The 6-foot-4, 195-pound McGuire looked like a potential early pick a year ago and slowly returned to that status this spring. He tossed a 14-strikeout no-hitter to begin his junior season in 2003 and was so impressive that the Major League Scouting Bureau graded him out as a 60 on the 20-80 scouting scale--the highest grade for a high school player in the 2004 class. After his first start, however, he felt pain in this shoulder and ended up having surgery to repair a tear in his labrum. He returned to the mound this April, but was only 1-3, 5.36 in his first four starts. The 6-foot-7, 230-pounder started out throwing in the mid-80s this spring, but was up to 94 mph with a decent slurve by his fourth outing.
Others To Watch
• Dicken's Shippensburg teammate, RHP Evan Englebrook, was the other half of a strong Division II pitching tandem. The 6-foot-8, 225-pounder went 11-1, 1.78 with 113 strikeouts in 86 innings. With a long, lanky frame, he was a star freestyle swimmer in high school. He has a loose arm and solid delivery, and can run his fastball into the 88-92 mph range. His change is an average pitch and he has a poor feel for his breaking ball.
• Six-foot-4, 175-pound RHP Kurt Houck has a projectable arm with a fastball in the low 90s. He throws a soft curve, and has limited command of his secondary pitches. Another projectable high school pitcher is RHP Tyler Flail. The 6-foot-3, 180-pounder has a skinny frame that has produced a high 80s fastball. His breaking ball has the potential to be an above-average pitch. He's not a great student and should be an easy sign.
• Senior RHP Matt Daley caught the attention of scouts last summer in the Central Illinois Collegiate League when he flashed a 94 mph fastball, and he didn't give up a run in 32 innings while allowing only 19 baserunnners. He followed that up by throwing a no-hitter this spring. He's a Tommy John surgery alumnus who also throws a curve, slider and good change.
• Most of the other top college players in the state are senior pitchers, led by RHPs Clay Hamilton and Nick Evangelista. Hamilton, 6-foot-6 and 200 pounds, projects as a bullpen guy. He has a fastball that has been up to 92 mph this spring, and a good 12-to-6 curve. Evangelista was drafted by the Blue Jays in the 24th round last year. He has a big frame but has a maximum-effort delivery, and his arm slot tends to wander. Evangelista starts out throwing in the low 90s, but his velocity generally drops a few ticks after a couple of innings.
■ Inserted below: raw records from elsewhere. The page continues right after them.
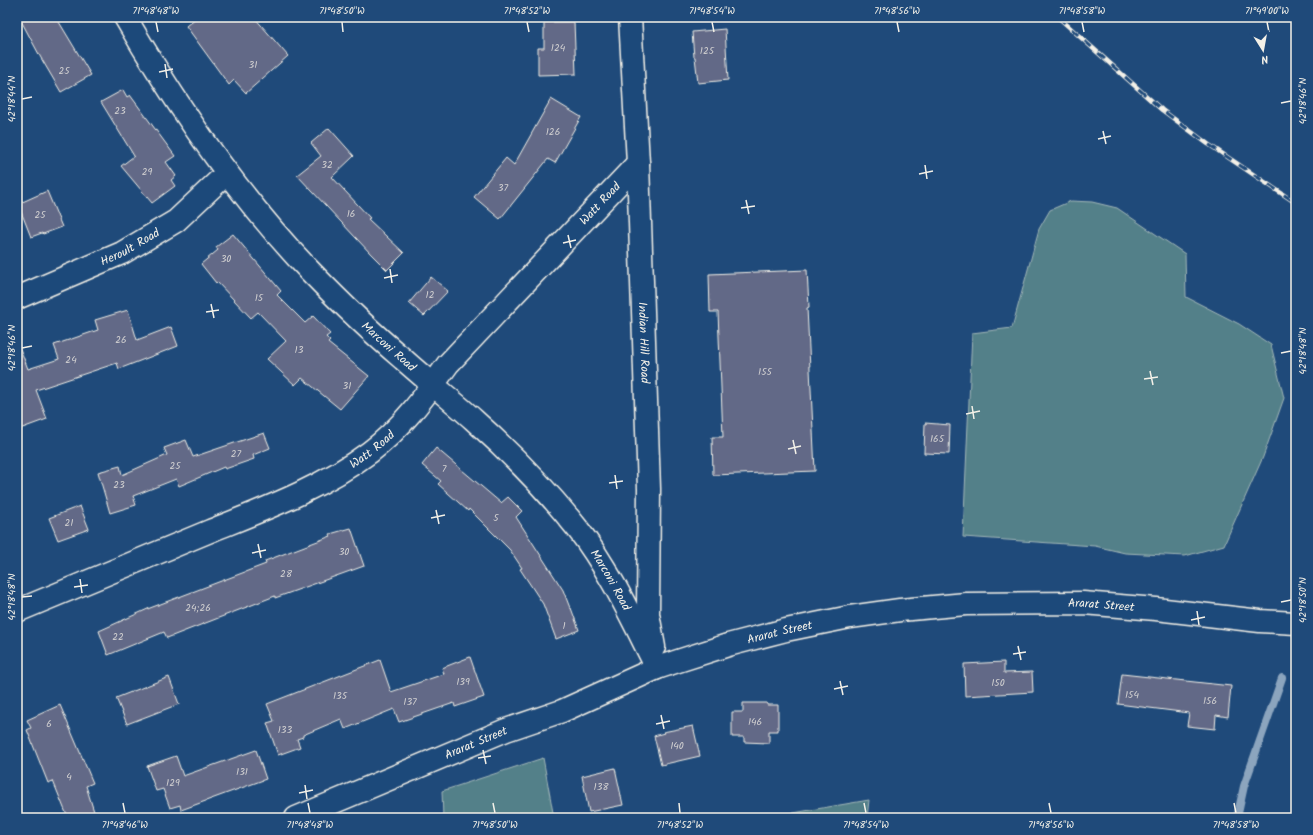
<svg xmlns="http://www.w3.org/2000/svg" width="1313" height="835" font-family="Kalam,sans-serif">
<style>
.green{fill:#538089;stroke:#a4b8b8}
.lines{fill:none;stroke-linecap:round;stroke-linejoin:round}
.stream{stroke:#8ca5be;stroke-width:8}
.building{fill:#626987;stroke:#f4f1e8}
.minor-casing{stroke:#f4f1e8;stroke-width:25}
.secondary-casing{stroke:#f4f1e8;stroke-width:25}
.minor{stroke:#1f4a7a;stroke-width:22}
.secondary{stroke:#1f4a7a;stroke-width:22}
.rail-casing{stroke:#f4f1e8;stroke-width:4.5}
.rail{stroke:#1f4a7a;stroke-width:3;stroke-dasharray:9;stroke-linecap:butt}
.ticks{fill:none;stroke:#f4f1e8;stroke-width:1.5}
.labels{text-anchor:middle;dominant-baseline:central;stroke-width:4;stroke-linejoin:round;paint-order:stroke}
.number-label{font-size:10px;fill:#d0cfd0}
.street-label{font-size:12px;fill:#f4f1e8;stroke:#1f4a7a}
.neatline{fill:none;stroke:#f4f1e8;stroke-width:1.5}
.ticks-label{font-size:10px;text-anchor:middle;fill:#f4f1e8}
</style>
<rect width="100%" height="100%" fill="#1f4a7a"/>
<filter id="ink" filterUnits="userSpaceOnUse"><feTurbulence type="fractalNoise" baseFrequency=".025" numOctaves="2"/><feDisplacementMap in="SourceGraphic" scale="8" xChannelSelector="R" yChannelSelector="G"/><feConvolveMatrix kernelMatrix="1 2 1 2 8 2 1 2 1" color-interpolation-filters="sRGB"/></filter>
<g filter="url(#ink)">
<!-- green -->
<path class="green" d="M1071 201 1092 202 1117 208 1185 254 1186 297 1239 324 1271 345 1284 398 1263 457 1224 545 1185 556 1125 553 1095 546 963 537 972 333 1012 328 1039 229 1050 210Z
M543 758 554 818H443L442 791Z
M869 800 867 818H764Z"/>
<g class="lines">
<!-- stream -->
<path class="stream" d="M1237 818 1244 786 1282 678"/>
</g>
<!-- building -->
<path class="building" d="M19 17H56L91 75 61 92 41 58Z
M197 17H254L288 56 246 93 234 80 229 85 186 26Z
M544 22H574L576 74 538 75V48H544Z
M725 29 728 80 698 83 695 57H694L692 32Z
M123 90 127 97 130 95 175 156 166 162 176 176 171 180 175 186 152 203 121 166 134 156 101 102Z
M551 99 581 117 555 163 548 159 500 219 474 197 506 158 514 165Z
M329 128 354 156 332 177 370 218 368 219 404 253 387 270 371 254 297 175 321 156 311 143Z
M47 191 62 227 43 234 42 233 31 237 18 204Z
M233 234 281 291 277 295 305 323 313 316 330 334 326 337 330 341 328 343 369 376 340 409 302 378 295 385 267 359 286 341 258 312 251 318 217 282 216 283 201 264 218 250 216 247Z
M807 270 809 307 807 308 815 471 713 475 712 437H723L718 312H710L709 274Z
M431 277 448 291 424 316 409 303Z
M128 310 137 340 171 327 178 346 119 369 117 363 36 390 47 419 17 430V346H19L28 369 59 359 54 345 98 330 95 320Z
M925 423 950 425 949 454 924 453Z
M264 433 270 448 253 455 254 459 225 469 224 467 179 486 176 479 133 496 136 505 110 513 98 472 120 466 122 475 167 455 164 448 186 440 193 457Z
M436 448 501 503 508 497 522 511 516 517 563 590 570 608H571L579 630 556 639 543 604 520 569 522 568 510 550 469 509 468 511 438 484 441 481 422 465Z
M80 506 89 529 58 540 49 518Z
M351 528 364 566 275 598V596L167 638 164 632 108 655 99 631 150 608 266 564 265 561 331 536 330 534Z
M470 657 484 697 455 707 454 703 399 722 394 709 345 729 341 719 303 735V737L297 739 300 747 278 755 267 723 274 721 267 704 380 660 391 692 444 674 442 668Z
M1004 662V673L1032 672 1033 692 965 696 964 664Z
M1122 674 1231 686 1228 717 1216 715 1215 729 1187 726 1189 713 1118 704Z
M169 677 179 704 127 724 116 698Z
M743 703H767V705H778V731H769V743L744 742V737H732V712H743Z
M60 705 93 783 86 786 96 818H68L53 781 48 783 27 730 31 728 27 720Z
M693 726 700 756 661 765 654 736 664 733 663 732Z
M256 750 266 779 181 810 180 805 170 808 163 789 156 791 147 766 176 756 183 776Z
M615 768 623 805 589 812 582 776Z"/>
<g class="lines">
<!-- minor casing -->
<g class="minor-casing">
<g id="minor">
<path id="s1" d="M125 17C178 108 238 196 310 271 340 302 371 332 403 359 426 380 451 399 474 420 511 453 546 489 577 528 610 570 633 621 657 668"/>
<path id="s2" d="M630 17 638 163 649 489 648 614 654 647"/>
<path id="s3" d="M17 298 122 253 176 221 227 173"/>
<path id="s4" d="M17 611C81 584 146 558 210 531 265 509 322 488 370 452 402 428 425 396 448 364L638 163"/>
</g>
</g>
<!-- secondary casing -->
<g class="secondary-casing">
<g id="secondary">
<path id="s5" d="M296 818 506 730 562 711 657 668 678 661 728 645 786 630 850 617 900 610 966 604 1083 603 1156 609 1260 621 1296 623"/>
</g>
</g>
<!-- minor -->
<use href="#minor" class="minor"/>
<!-- secondary -->
<use href="#secondary" class="secondary"/>
<!-- rail casing -->
<g class="rail-casing">
<path id="rail" d="M1058 17 1162 110 1208 144 1296 203"/>
</g>
<!-- rail -->
<use href="#rail" class="rail"/>
</g>
</g>
<!-- ticks -->
<path class="ticks" d="M156 22 158 32M342 22 343 32M527 22 529 32M712 22 714 32M897 22 899 32M1082 22 1084 32M1267 22 1269 32M165 64 167 78M159 72 173 69M22 99 32 97M1281 103 1291 101M1103 131 1106 144M1098 139 1111 136M925 165 927 179M919 174 933 171M746 200 749 214M741 208 755 206M568 235 571 248M563 243 576 240M390 269 392 283M384 278 398 275M211 304 214 318M206 312 219 310M22 348 32 346M1281 353 1291 351M1150 371 1153 385M1144 379 1158 377M972 406 974 419M966 414 980 411M793 440 796 454M788 449 801 446M615 475 617 489M609 483 623 481M436 510 439 524M431 518 445 515M258 544 261 558M252 553 266 550M80 579 82 593M74 587 88 585M22 597 32 596M1281 602 1291 600M1197 611 1199 625M1191 620 1205 617M1018 646 1021 660M1013 654 1026 652M840 681 843 695M834 689 848 686M661 715 664 729M656 724 670 721M483 750 486 764M478 758 491 756M305 785 307 799M299 793 313 790M123 803 125 813M308 803 310 813M493 803 495 813M679 803 680 813M864 803 866 813M1049 803 1051 813M1234 803 1236 813"/>
<g class="labels">
<!-- number labels -->
<g class="number-label">
<text x="558" y="48">124</text>
<text x="707" y="51">125</text>
<text x="253" y="65">31</text>
<text x="64" y="71">25</text>
<text x="120" y="111">23</text>
<text x="553" y="132">126</text>
<text x="327" y="165">32</text>
<text x="147" y="172">29</text>
<text x="503" y="188">37</text>
<text x="351" y="214">16</text>
<text x="40" y="215">25</text>
<text x="226" y="259">30</text>
<text x="430" y="295">12</text>
<text x="259" y="298">15</text>
<text x="121" y="340">26</text>
<text x="299" y="350">13</text>
<text x="71" y="360">24</text>
<text x="765" y="372">155</text>
<text x="347" y="386">31</text>
<text x="937" y="439">165</text>
<text x="236" y="454">27</text>
<text x="175" y="466">25</text>
<text x="444" y="469">7</text>
<text x="119" y="485">23</text>
<text x="496" y="518">5</text>
<text x="69" y="523">21</text>
<text x="344" y="552">30</text>
<text x="286" y="574">28</text>
<text x="198" y="608">24;26</text>
<text x="564" y="626">1</text>
<text x="118" y="637">22</text>
<text x="463" y="682">139</text>
<text x="998" y="683">150</text>
<text x="1132" y="695">154</text>
<text x="340" y="696">135</text>
<text x="1210" y="701">156</text>
<text x="410" y="702">137</text>
<text x="755" y="722">146</text>
<text x="49" y="724">6</text>
<text x="285" y="730">133</text>
<text x="677" y="746">140</text>
<text x="242" y="772">131</text>
<text x="69" y="777">4</text>
<text x="173" y="783">129</text>
<text x="601" y="787">138</text>
</g>
<!-- street labels -->
<g class="street-label">
<text stroke="none"><textPath href="#s4" startOffset="727">Watt Road</textPath></text>
<text stroke="none"><textPath href="#s3" startOffset="124">Heroult Road</textPath></text>
<text stroke="none"><textPath href="#s2" startOffset="326">Indian Hill Road</textPath></text>
<text stroke="none"><textPath href="#s1" startOffset="424">Marconi Road</textPath></text>
<text stroke="none"><textPath href="#s4" startOffset="391">Watt Road</textPath></text>
<text stroke="none"><textPath href="#s1" startOffset="748">Marconi Road</textPath></text>
<text stroke="none"><textPath href="#s5" startOffset="843">Ararat Street</textPath></text>
<text stroke="none"><textPath href="#s5" startOffset="519">Ararat Street</textPath></text>
<text stroke="none"><textPath href="#s5" startOffset="195">Ararat Street</textPath></text>
</g>
</g>
<!-- margin -->
<rect width="1313" height="835" fill="none" stroke="#1f4a7a" stroke-width="44"/>
<!-- north arrow -->
<g transform="translate(1263 50) rotate(169)" stroke="#1f4a7a" stroke-width="3" paint-order="stroke">
<path d="M0-3L7 15L0 10L-7 15Z" fill="#f4f1e8"/>
<text y="-6" font-size="11" font-weight="bold" text-anchor="middle" fill="#f4f1e8">N</text>
</g>
<rect x="22" y="22" width="1269" height="791" class="neatline"/>
<g class="ticks-label">
<text x="156" y="14">71°48'48"W</text>
<text x="342" y="14">71°48'50"W</text>
<text x="527" y="14">71°48'52"W</text>
<text x="712" y="14">71°48'54"W</text>
<text x="897" y="14">71°48'56"W</text>
<text x="1082" y="14">71°48'58"W</text>
<text x="1267" y="14">71°49'00"W</text>
<text transform="translate(11 99) rotate(-90)" y="4">42°18'44"N</text>
<text transform="translate(1302 101) rotate(-90)" y="4">42°18'46"N</text>
<text transform="translate(11 348) rotate(-90)" y="4">42°18'46"N</text>
<text transform="translate(1302 351) rotate(-90)" y="4">42°18'48"N</text>
<text transform="translate(11 597) rotate(-90)" y="4">42°18'48"N</text>
<text transform="translate(1302 600) rotate(-90)" y="4">42°18'50"N</text>
<text x="125" y="828">71°48'46"W</text>
<text x="310" y="828">71°48'48"W</text>
<text x="495" y="828">71°48'50"W</text>
<text x="680" y="828">71°48'52"W</text>
<text x="866" y="828">71°48'54"W</text>
<text x="1051" y="828">71°48'56"W</text>
<text x="1236" y="828">71°48'58"W</text>
</g>
</svg>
• SS Russell Canzler has an athletic build, but scouts project him more as a third baseman. He has above-average arm strength with soft hands and quick feet, and he reacts well to the ball off the bat. At the plate, the Richmond signee has a level stroke with strength and quickness in his hands, which enables him to drive the ball with gap power. He lacks discipline at the plate, and is a below-average runner. A long strider, he runs 60 yards in 7.1 seconds.
• RHP Will Romanowicz has a commitment to Stetson and could be a tough sign. He doesn't have a projectable frame, but has shown some arm strength, topping out at 93 mph and pitching in the 87-90 mph range. His curve has good spin and bite, and has a chance to be an above-average pitch.
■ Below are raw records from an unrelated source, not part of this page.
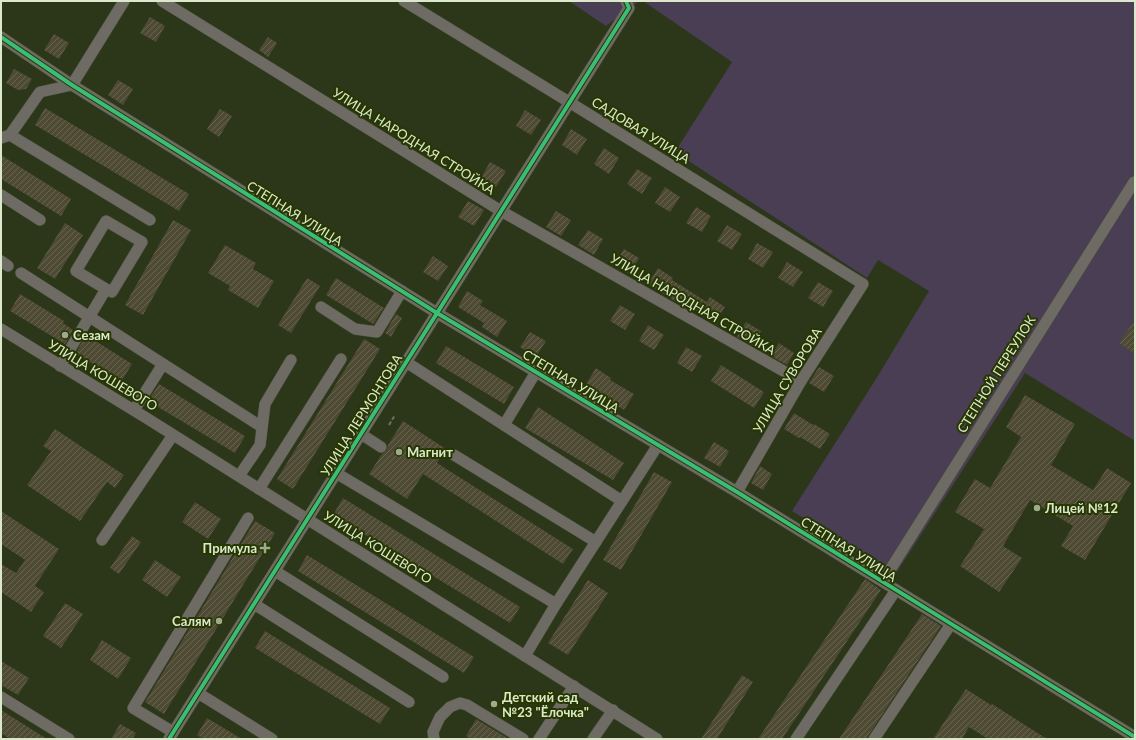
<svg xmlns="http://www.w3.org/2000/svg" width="1136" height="740" font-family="Lato,sans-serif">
	<defs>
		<pattern id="building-hatch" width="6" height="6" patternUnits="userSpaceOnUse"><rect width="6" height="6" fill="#4e4a34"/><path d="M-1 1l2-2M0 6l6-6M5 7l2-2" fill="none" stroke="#676450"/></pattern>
	</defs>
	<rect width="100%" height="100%" fill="#2c3619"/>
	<g fill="#493e53">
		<polygon points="569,1 639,1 606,26"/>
		<polygon points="643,1 1135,1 1135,441 1025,373 895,575 792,511 876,379 929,291 878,260 867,278 675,152 732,62"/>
	</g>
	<g fill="url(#building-hatch)">
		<polygon points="150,17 165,26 156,42 140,33"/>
		<polygon points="54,34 69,43 59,59 44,50"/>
		<polygon points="268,37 277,43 268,57 259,50"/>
		<polygon points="14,69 32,79 26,89 18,90 6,83"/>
		<polygon points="118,80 133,89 123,105 108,95"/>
		<polygon points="45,108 189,194 179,211 35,125"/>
		<polygon points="220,109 232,116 219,137 207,129"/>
		<polygon points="525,110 541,120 531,135 516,126"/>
		<polygon points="571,129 587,139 577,155 562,145"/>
		<polygon points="604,148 619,158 609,174 594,164"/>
		<polygon points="1,155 71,199 61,216 1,179"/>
		<polygon points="490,162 506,171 496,187 481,178"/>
		<polygon points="637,169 652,178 642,194 627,184"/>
		<polygon points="665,187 680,197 670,212 655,203"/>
		<polygon points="468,201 484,210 474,226 458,217"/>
		<polygon points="696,207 711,216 702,232 686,223"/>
		<polygon points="556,211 571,220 561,236 546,227"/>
		<polygon points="173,220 191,230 143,315 125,305"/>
		<polygon points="65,223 83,235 55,279 37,268"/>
		<polygon points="727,225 742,234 732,250 717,241"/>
		<polygon points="588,230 603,239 594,255 578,245"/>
		<polygon points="757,243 773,252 763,268 748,259"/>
		<polygon points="225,245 256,263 253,269 274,281 258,308 228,290 230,286 208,273"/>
		<polygon points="624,249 639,258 630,274 614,264"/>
		<polygon points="433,256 448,266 438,281 423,272"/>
		<polygon points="787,262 803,272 793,287 778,278"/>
		<polygon points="658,268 673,278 672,280 707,302 710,297 725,307 715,322 692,308 690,310 675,301 648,284"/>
		<polygon points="307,278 320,286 291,333 278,325"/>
		<polygon points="336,278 384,308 373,324 326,295"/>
		<polygon points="818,282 833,291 823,307 808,298"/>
		<polygon points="467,291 483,301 480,305 507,321 497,337 482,327 484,323 458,307"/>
		<polygon points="20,294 64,321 63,323 73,330 65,344 10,311"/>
		<polygon points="620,305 635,314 625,330 610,321"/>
		<polygon points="396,314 402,318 391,337 385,333"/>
		<polygon points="1135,320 1135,354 1119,343"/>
		<polygon points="746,322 761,331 752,345 737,337"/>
		<polygon points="648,325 664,335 654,350 639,341"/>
		<polygon points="530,332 546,341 536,357 520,347"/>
		<polygon points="86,335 132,364 121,382 76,353"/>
		<polygon points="364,339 380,349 293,489 277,479"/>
		<polygon points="779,343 794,353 787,365 771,356"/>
		<polygon points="446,346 514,387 504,404 436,363"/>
		<polygon points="686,347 702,356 692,372 677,363"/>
		<polygon points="721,365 764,392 754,408 711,381"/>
		<polygon points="819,367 834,376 824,392 809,383"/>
		<polygon points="596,368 611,378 610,380 634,394 624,410 609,401 610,399 586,384"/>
		<polygon points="159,384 245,436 235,453 148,401"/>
		<polygon points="1025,395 1075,424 1051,465 1093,490 1107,468 1131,483 1085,560 1061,546 1073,526 1030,500 1003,546 1022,558 999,592 960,566 984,529 955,512 975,479 990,488 1021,437 1006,427"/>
		<polygon points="538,407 624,463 613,480 525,428"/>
		<polygon points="794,413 813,425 814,424 830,434 820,449 800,437 799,438 784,429"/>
		<polygon points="403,421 446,449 437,463 573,549 563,564 423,474 407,499 369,474 382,454 387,450 388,445"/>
		<polygon points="55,429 124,475 115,488 107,482 80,521 27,485 51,451 43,446"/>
		<polygon points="714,442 729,451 720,467 704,458"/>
		<polygon points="760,466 772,474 763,490 751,483"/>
		<polygon points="654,472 672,482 621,570 603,560"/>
		<polygon points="343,498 520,607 510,623 333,515"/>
		<polygon points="195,502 221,519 208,539 182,522"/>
		<polygon points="1,511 59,549 35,586 44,592 31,612 1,592 1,564 16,573 25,560 1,544"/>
		<polygon points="255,521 275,533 164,714 145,702"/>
		<polygon points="132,536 141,542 119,574 110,568"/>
		<polygon points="307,555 474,657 464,673 298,571"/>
		<polygon points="155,560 181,577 167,597 142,580"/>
		<polygon points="865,579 881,590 782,739 758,739"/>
		<polygon points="588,580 608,593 568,655 548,643"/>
		<polygon points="65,603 83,614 61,648 43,636"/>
		<polygon points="922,614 941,626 866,739 839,739"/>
		<polygon points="265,631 390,708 380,724 255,648"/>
		<polygon points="102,640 131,658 118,679 90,660"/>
		<polygon points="1,661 29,678 18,695 1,685"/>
		<polygon points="742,675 753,682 717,739 701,739"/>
		<polygon points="966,689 991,705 992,704 1047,739 988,739 969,727 962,739 933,739"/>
		<polygon points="1,710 47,739 10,739 1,733"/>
		<polygon points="207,718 242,739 204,739 197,735"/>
		<polygon points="476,719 509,739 471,739 466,736"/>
		<polygon points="120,724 136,733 132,739 111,739"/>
	</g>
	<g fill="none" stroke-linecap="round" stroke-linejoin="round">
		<defs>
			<g id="minor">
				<polyline points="162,1 501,211 801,381"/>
				<polyline points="404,1 569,102 863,284 801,381 737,492"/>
				<polyline points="1,37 72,85 437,313 737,492 1135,737"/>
				<polyline points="10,135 150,220"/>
				<polyline points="1,138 10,135 40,92 72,85 124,1"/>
				<polyline points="1,195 40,220"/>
				<polyline points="1,261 8,266"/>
				<polyline points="21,273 163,364"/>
				<polyline points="321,307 355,329 377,332 402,291"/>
				<polyline points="1,329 148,419 657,739"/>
				<polyline points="406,362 622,501"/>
				<polyline points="60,366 106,289 112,292 142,242 106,221 76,271 106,289"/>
				<polyline points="134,410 163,364 262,427"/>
				<polyline points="504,425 536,372"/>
				<polyline points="361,434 381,447"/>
				<polyline points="454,455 596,542"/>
				<polyline points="336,473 556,604"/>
				<polyline points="239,476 260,445 265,404 291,360"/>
				<polyline points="259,489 341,359"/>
				<polyline points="102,540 173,435"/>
				<polyline points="275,571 443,677"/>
				<polyline points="883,581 1134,182"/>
				<polyline points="254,604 409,702"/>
				<polyline points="525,656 556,604 658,445"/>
				<polyline points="198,693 272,739"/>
				<polyline points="1,697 69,739"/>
				<polyline points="173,732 133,708 248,518"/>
				<polyline points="169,739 629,8 626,1"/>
				<polyline points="434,739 433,732 440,717 450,707 460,703 467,705 523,739"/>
				<polyline points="539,739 574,686"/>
				<polyline points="593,739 613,710"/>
				<polyline points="796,739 896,590"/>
				<polyline points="874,739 951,624"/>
			</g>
		</defs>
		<use href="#minor" stroke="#475038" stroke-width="12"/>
		<polyline stroke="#717067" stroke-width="2" stroke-dasharray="4 2" stroke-linecap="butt" points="389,425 395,415"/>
		<use href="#minor" stroke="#6e6a64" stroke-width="11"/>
		<defs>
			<g id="cycleway">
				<polyline points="1,37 72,85 437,313 737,492 1135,737"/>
				<polyline points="169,739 629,8 626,1"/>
			</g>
		</defs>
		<use href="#cycleway" stroke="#263700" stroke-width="6"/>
		<use href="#cycleway" stroke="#3abd76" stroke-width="4"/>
	</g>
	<g fill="#9eaa8d" stroke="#263700" stroke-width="1.5">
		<circle cx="65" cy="335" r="4"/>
		<circle cx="399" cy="452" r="4"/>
		<circle cx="1037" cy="508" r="4"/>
		<path d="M263 542h4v4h4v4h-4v4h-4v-4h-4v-4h4z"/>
		<circle cx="219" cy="621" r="4"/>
		<circle cx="494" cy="704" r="4"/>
	</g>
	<g text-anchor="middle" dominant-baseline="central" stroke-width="4" stroke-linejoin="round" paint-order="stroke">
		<g font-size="13" fill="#dce8cc" stroke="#263700">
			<text transform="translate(641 130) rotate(32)">САДОВАЯ УЛИЦА</text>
			<text transform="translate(414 141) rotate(32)">УЛИЦА НАРОДНАЯ СТРОЙКА</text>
			<text transform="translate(295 213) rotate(32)">СТЕПНАЯ УЛИЦА</text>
			<text transform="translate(693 304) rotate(30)">УЛИЦА НАРОДНАЯ СТРОЙКА</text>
			<text transform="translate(996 374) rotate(-58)">СТЕПНОЙ ПЕРЕУЛОК</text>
			<text transform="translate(103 375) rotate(31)">УЛИЦА КОШЕВОГО</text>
			<text transform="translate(787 380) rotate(-59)">УЛИЦА СУВОРОВА</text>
			<text transform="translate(571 381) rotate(31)">СТЕПНАЯ УЛИЦА</text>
			<text transform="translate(361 415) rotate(-58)">УЛИЦА ЛЕРМОНТОВА</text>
			<text transform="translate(378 547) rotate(32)">УЛИЦА КОШЕВОГО</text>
			<text transform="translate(849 549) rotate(32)">СТЕПНАЯ УЛИЦА</text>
		</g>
		<g font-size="13" font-weight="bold" fill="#dce8cc" stroke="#263700" text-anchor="start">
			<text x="73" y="335">Сезам</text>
			<text x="407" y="452">Магнит</text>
			<text x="1045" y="508">Лицей №12</text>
			<text x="257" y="548" text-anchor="end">Примула</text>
			<text x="211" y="621" text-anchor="end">Салям</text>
			<text x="502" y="697">Детский сад<tspan x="502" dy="15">№23 "Ёлочка"</tspan></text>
		</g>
	</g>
	<rect width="1136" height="740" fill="none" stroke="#dce8cc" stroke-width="4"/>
</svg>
• Scouts like RHP/OF Jordan Ellis better as a pitcher. He has a quick arm and runs his fastball into the 90-92 mph range from a three-quarters slot. He shows the makings of a decent slider and change. Ellis has signed with Virginia.
• LHP Nick Francona is the son of Red Sox manager and former big leaguer Terry Francona. The 6-foot-3, 160-pounder has a skinny frame and needs to add weight and strength. He throws in the mid-80s and is likely headed to Penn State.